TulaDer Lichtschalter

Endlich mal wieder blauer Himmel. Ich recke mich ausgiebig mit einem spitzen Schrei. Das befreit mich. Dann halte ich kurz inne und versuche, den sehr bewegenden Traum von letzter Nacht wiederzubeleben. Ich habe einen Nachgeschmack davon im Bauch, der mich umtreibt. Was war das bloß?  Holt mich die Geschichte von damals etwa wieder ein? Jetzt, wo alle Welt gezwungen ist, zuhause zu bleiben und man sich echt anstrengen muss, um den ganzen Tag Ablenkung von sich selber zu haben, fällt auch mir es schwer. Im normalen Alltag stehe ich so früh auf, dass ich im Halbschlaf bei der Arbeit ankomme, dann bin ich den ganzen Tag abgelenkt und komme abends erschöpft nach Hause. Keine Minute Zeit, zur Ruhe zu kommen und zu hören, was da in mir so schreit. 

Auch jetzt schiebe ich es weg. Erstmal frühstücken. Jetzt haben sie Kontaktsperre verordnet. Damit die Ansteckungszahlen niedrig gehalten werden. Einen Spaziergang werde ich trotzdem nachher wagen. 

Der Kaffee schmeckt gut, ich sitze am Küchentisch und schaue in den Garten. Die kahlen Bäume hatten in den letzten Tagen schon schüchterne Knospen gezeigt. Jetzt stehlen sich die ersten grünen Blättchen heraus. Eine Neugeburt. Tausende an jedem Ast. Was für ein Wunder. 
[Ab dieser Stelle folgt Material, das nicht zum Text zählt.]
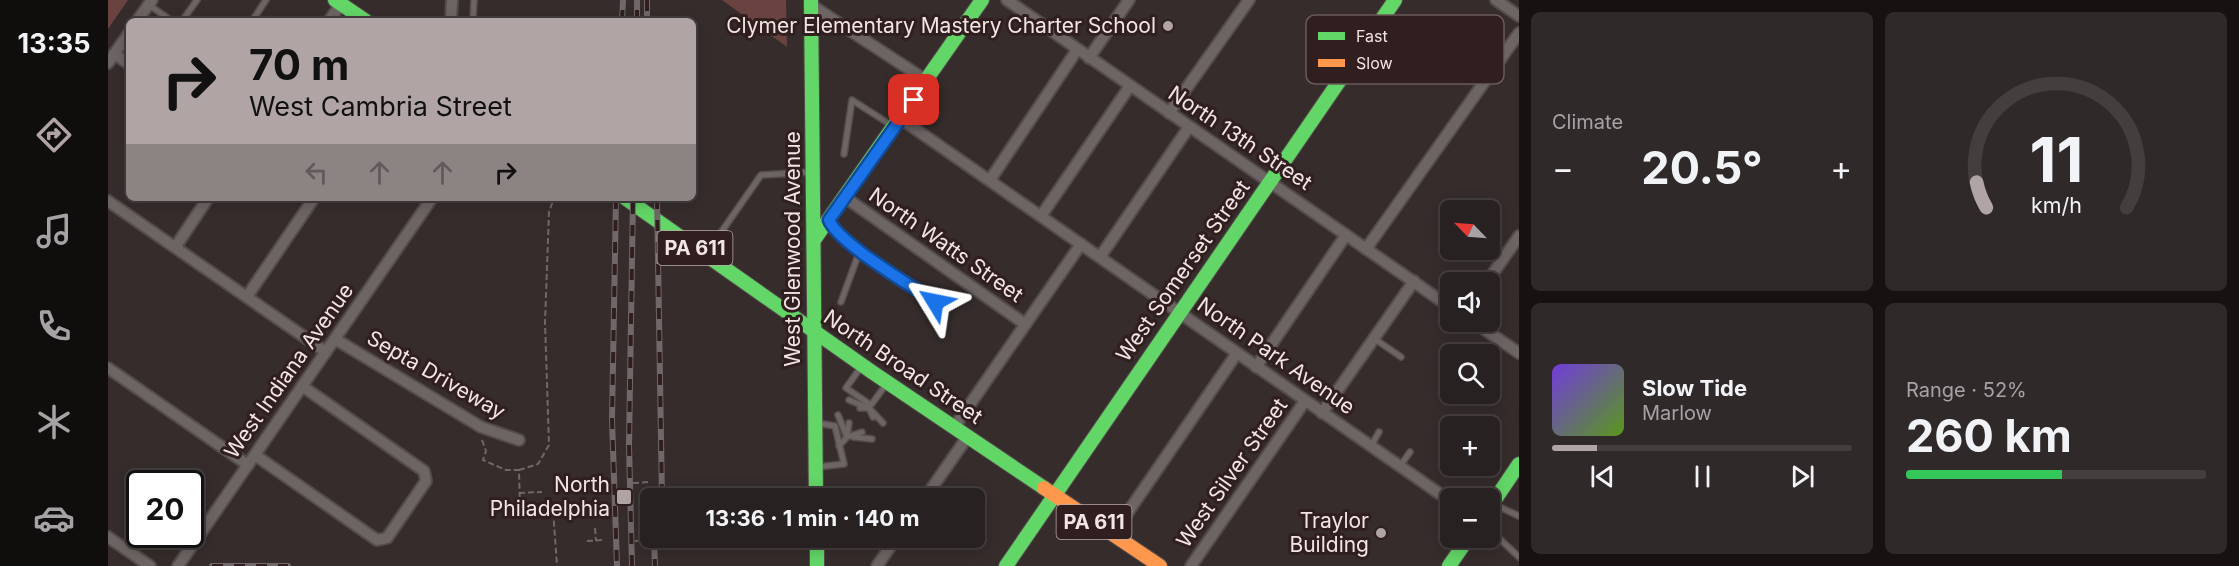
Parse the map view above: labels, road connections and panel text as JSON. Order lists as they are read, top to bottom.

Doch Schluss jetzt mit den Träumereien, ich spüre schon wieder den Kloß im Hals wachsen. Auf, Schuhe an und raus aus der Haustür. Heute nehme ich den Weg zum alten Sportplatz. Schnell habe ich die Teerstraße verlassen und befinde mich auf dem Wanderweg. Da blitzt etwas hinter dem Grasbüschel dort. Die Sonne spiegelt sich darin. Ich bücke mich und blicke auf ein Handy. Na sowas. Hier hat einer sein Handy verloren. Mal sehen, ob es gesichert ist. Ich drücke den Startknopf und habe die Icons vor mir. Keine Sicherung? Da ist aber jemand unvorsichtig. Ich mag gar nicht weitersuchen, wegen der Privatsphäre. Aber es wäre ja praktisch, den Eigentümer zu finden. Ich schaue mal ins Adressbuch.. vielleicht unter „meine Nummer“ oder so? Nichts zu machen. Da ploppt eine Nachricht auf: „ist gebongt, 20 Uhr, Friedhof, Reihe Schuster!“. Oh. Ich sollte das Handy hier liegen lassen, der Eigentümer wird bestimmt zurückkommen und es suchen. Mein Daumen berührt die Galerie. Sie ploppt auf. Ich scrole, vielleicht finde ich ja einen Hinweis auf den Besitzer. Irgendwie kommen mir viele Bilder bekannt vor. Partybilder. Von Partykellern hier im Dorf. Ich stutze. Da war ich doch auch! Aber das ist schon ewig her. Damals gab es noch keine Handys. Oh. Es durchfährt mich wie ein Blitz. Das bin ja ich. Zusammen mit – oh gott! Ich wollte diese Nacht doch aus meinem Gedächtnis löschen!! Wie kommt der an die Bilder?? Meine Knie geben nach. Diese Bilder sollte keiner zu sehen bekommen! Mir wird schlecht. Benommen setze ich mich auf den Stein am Wegesrand. Und springe wieder auf. Nein. Nicht dass man mich hier sieht. Ich verstecke mich hinter dem Wall und lasse mich ins Gras sinken. Erstmal wieder einen klaren Kopf bekommen. 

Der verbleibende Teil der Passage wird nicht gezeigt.